Picking up on the style, and perhaps empathizing with the black population’s struggle, prominent Jewish folk rockers sported frizzy ’fros. Art Garfunkel, with his puffy locks, dedicated the song He Was My Brother to his friend Andrew Goodman, a civil rights activist killed by the Ku Klux Klan. Bob Dylan, displaying a dark wiry ’do, became heavily involved in the civil rights movement; he based the melody of protest song Blowin’ in the Wind on the traditional slave song No More Auction Block. His hair seemed to be a natural extension of the cause.

It took a while, but eventually the media caught on, entrenching the term Jewfro. It wasn’t the first choice: In 1971, a New York Times article on Harvard University’s “hairy” basketball team characterized its captain’s unkempt hair as “a first cousin to the Afro.” But for the Jewish junior from Brooklyn, “the bushy dark hair that is piled high on his head has been called an Isro,” combining Israel and Afro. Novelist Judith Rossner was described in a 1977 Chicago Tribune profile as having “an open, oval face framed by a Jewish Afro.” The word was firmly ensconced by 1995 when Jewish Essence contributor Pamela Margoshes credited black political activist Angela Davis with helping her find “the courage to let my hair go to its natural form: an Afro. A Jew-Fro!”

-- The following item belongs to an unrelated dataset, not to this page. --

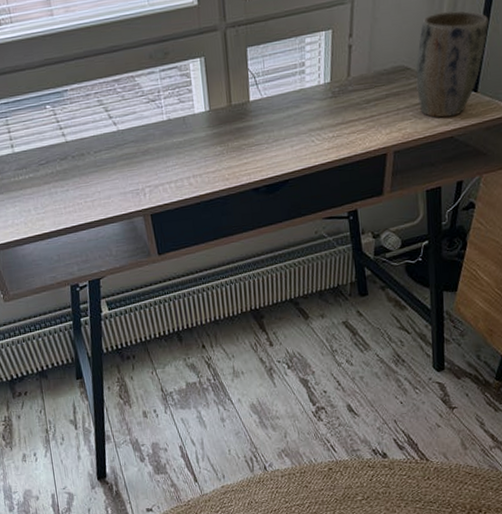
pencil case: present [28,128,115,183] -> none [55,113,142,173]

Yet society continues to subtly perpetuate the idea that sleek and straight is beautiful, making the curly hair of both Jewfros and Afros contentious, particularly for women, says Shari Harbinger, director of education for the curly hair salon DevaCurl. She struggled with her curly hair growing up, choosing to blow dry it straight and even resorting to harsh Japanese relaxers. The curly-straight struggle haunts some of Hollywood’s biggest stars, as Sarah Jessica Parker confesses in the 2005 book Stars of David. “I always feel that people think that straight hair is pretty and curly hair is unruly and Jewish,” she says. When she receives excessive praise from men for straightening her hair for a part, she jokingly responds, “‘You’re an anti-Semite!’ Because I just feel it’s a little stab at the Jews.”

Men, on the other hand, seem to have taken their chaotic locks in stride, capitalizing on their comic appeal. The Jewfro is popular among new-wave comedians such as Seth Rogen and Jonah Hill, who have turned the style into a punch line. Of course, other funnymen—like Irish-descended Will Ferrell—wear Jewfros too. “Curls don’t discriminate,” says Harbinger. “People shouldn’t be defining it as a ‘Jewfro’ because it really does transcend race and religion.”